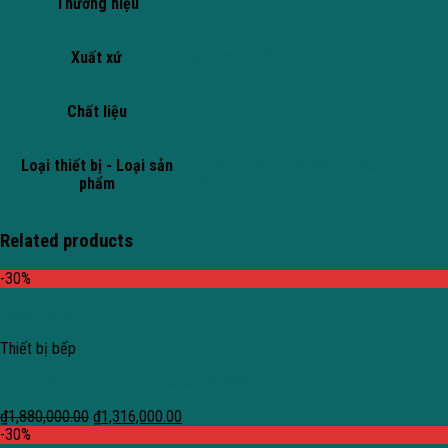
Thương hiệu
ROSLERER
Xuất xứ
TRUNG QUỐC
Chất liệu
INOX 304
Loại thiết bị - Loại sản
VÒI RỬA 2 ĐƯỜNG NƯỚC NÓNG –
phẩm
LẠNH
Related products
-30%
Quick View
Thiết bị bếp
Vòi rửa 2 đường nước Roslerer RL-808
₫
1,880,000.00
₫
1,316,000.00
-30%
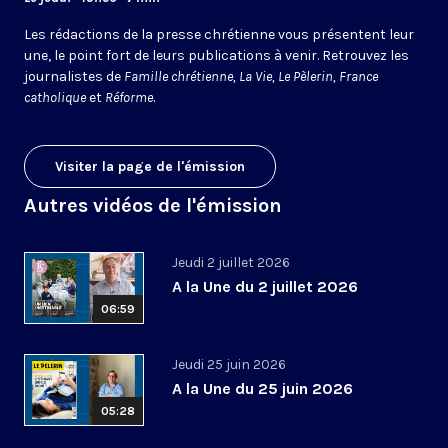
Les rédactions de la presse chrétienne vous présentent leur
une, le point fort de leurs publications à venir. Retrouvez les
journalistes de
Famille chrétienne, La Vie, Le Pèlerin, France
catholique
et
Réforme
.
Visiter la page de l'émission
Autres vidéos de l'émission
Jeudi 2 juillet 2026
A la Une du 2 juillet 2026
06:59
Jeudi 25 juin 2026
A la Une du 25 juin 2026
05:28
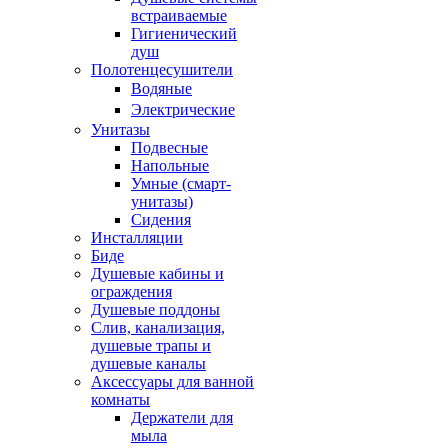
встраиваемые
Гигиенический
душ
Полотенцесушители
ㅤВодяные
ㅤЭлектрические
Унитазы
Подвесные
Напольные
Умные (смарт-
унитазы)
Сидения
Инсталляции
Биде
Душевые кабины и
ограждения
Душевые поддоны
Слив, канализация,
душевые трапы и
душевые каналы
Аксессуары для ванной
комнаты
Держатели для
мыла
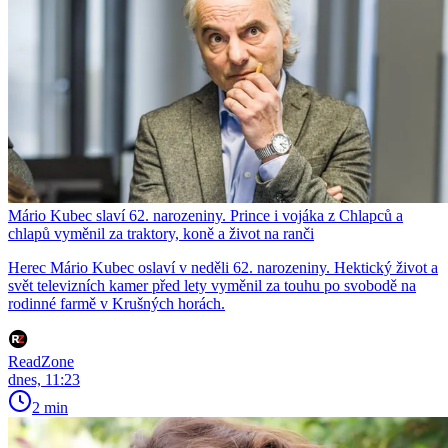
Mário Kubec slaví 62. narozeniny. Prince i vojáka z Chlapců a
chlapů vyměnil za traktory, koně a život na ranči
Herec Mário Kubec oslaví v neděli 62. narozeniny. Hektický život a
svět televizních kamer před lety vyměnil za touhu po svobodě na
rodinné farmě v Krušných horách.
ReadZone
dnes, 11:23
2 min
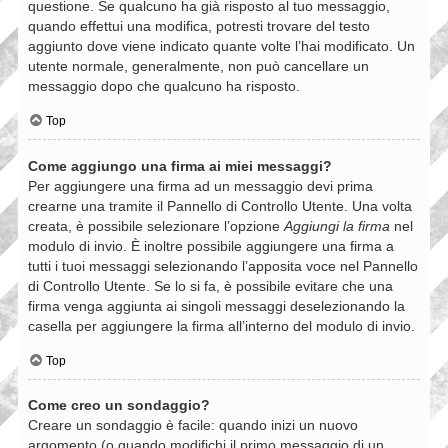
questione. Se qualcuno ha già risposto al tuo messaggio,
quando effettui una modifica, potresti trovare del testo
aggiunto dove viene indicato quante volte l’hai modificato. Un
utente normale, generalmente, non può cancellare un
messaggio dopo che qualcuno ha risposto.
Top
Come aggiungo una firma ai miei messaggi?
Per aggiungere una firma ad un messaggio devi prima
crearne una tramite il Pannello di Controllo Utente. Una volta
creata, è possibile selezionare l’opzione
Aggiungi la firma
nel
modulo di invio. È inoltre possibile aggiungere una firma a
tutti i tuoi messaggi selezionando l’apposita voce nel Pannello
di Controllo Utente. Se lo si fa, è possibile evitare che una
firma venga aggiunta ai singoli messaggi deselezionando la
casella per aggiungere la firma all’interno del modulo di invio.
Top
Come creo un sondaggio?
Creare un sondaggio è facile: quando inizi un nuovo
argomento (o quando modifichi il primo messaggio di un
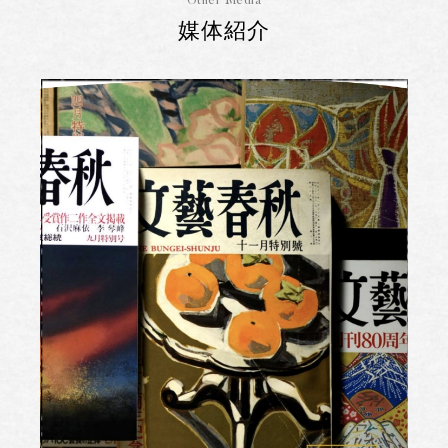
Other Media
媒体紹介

++++++++++++++++++++

* REQUIREMENT: Only the pictures stay behind; everything else in the data above is to be retyped exactly.

* TASK RESPONSE:
Thương hiệu
ROSLERER
Xuất xứ
TRUNG QUỐC
Chất liệu
INOX 304
Loại thiết bị - Loại sản
VÒI RỬA 2 ĐƯỜNG NƯỚC NÓNG –
phẩm
LẠNH
Related products
-30%
Quick View
Thiết bị bếp
Vòi rửa 2 đường nước Roslerer RL-808
₫
1,880,000.00
₫
1,316,000.00
-30%
Les rédactions de la presse chrétienne vous présentent leur
une, le point fort de leurs publications à venir. Retrouvez les
journalistes de
Famille chrétienne, La Vie, Le Pèlerin, France
catholique
et
Réforme
.
Visiter la page de l'émission
Autres vidéos de l'émission
Jeudi 2 juillet 2026
A la Une du 2 juillet 2026
06:59
Jeudi 25 juin 2026
A la Une du 25 juin 2026
05:28
встраиваемые
Гигиенический
душ
Полотенцесушители
ㅤВодяные
ㅤЭлектрические
Унитазы
Подвесные
Напольные
Умные (смарт-
унитазы)
Сидения
Инсталляции
Биде
Душевые кабины и
ограждения
Душевые поддоны
Слив, канализация,
душевые трапы и
душевые каналы
Аксессуары для ванной
комнаты
Держатели для
мыла
Mário Kubec slaví 62. narozeniny. Prince i vojáka z Chlapců a
chlapů vyměnil za traktory, koně a život na ranči
Herec Mário Kubec oslaví v neděli 62. narozeniny. Hektický život a
svět televizních kamer před lety vyměnil za touhu po svobodě na
rodinné farmě v Krušných horách.
ReadZone
dnes, 11:23
2 min
questione. Se qualcuno ha già risposto al tuo messaggio,
quando effettui una modifica, potresti trovare del testo
aggiunto dove viene indicato quante volte l’hai modificato. Un
utente normale, generalmente, non può cancellare un
messaggio dopo che qualcuno ha risposto.
Top
Come aggiungo una firma ai miei messaggi?
Per aggiungere una firma ad un messaggio devi prima
crearne una tramite il Pannello di Controllo Utente. Una volta
creata, è possibile selezionare l’opzione
Aggiungi la firma
nel
modulo di invio. È inoltre possibile aggiungere una firma a
tutti i tuoi messaggi selezionando l’apposita voce nel Pannello
di Controllo Utente. Se lo si fa, è possibile evitare che una
firma venga aggiunta ai singoli messaggi deselezionando la
casella per aggiungere la firma all’interno del modulo di invio.
Top
Come creo un sondaggio?
Creare un sondaggio è facile: quando inizi un nuovo
argomento (o quando modifichi il primo messaggio di un
Other Media
媒体紹介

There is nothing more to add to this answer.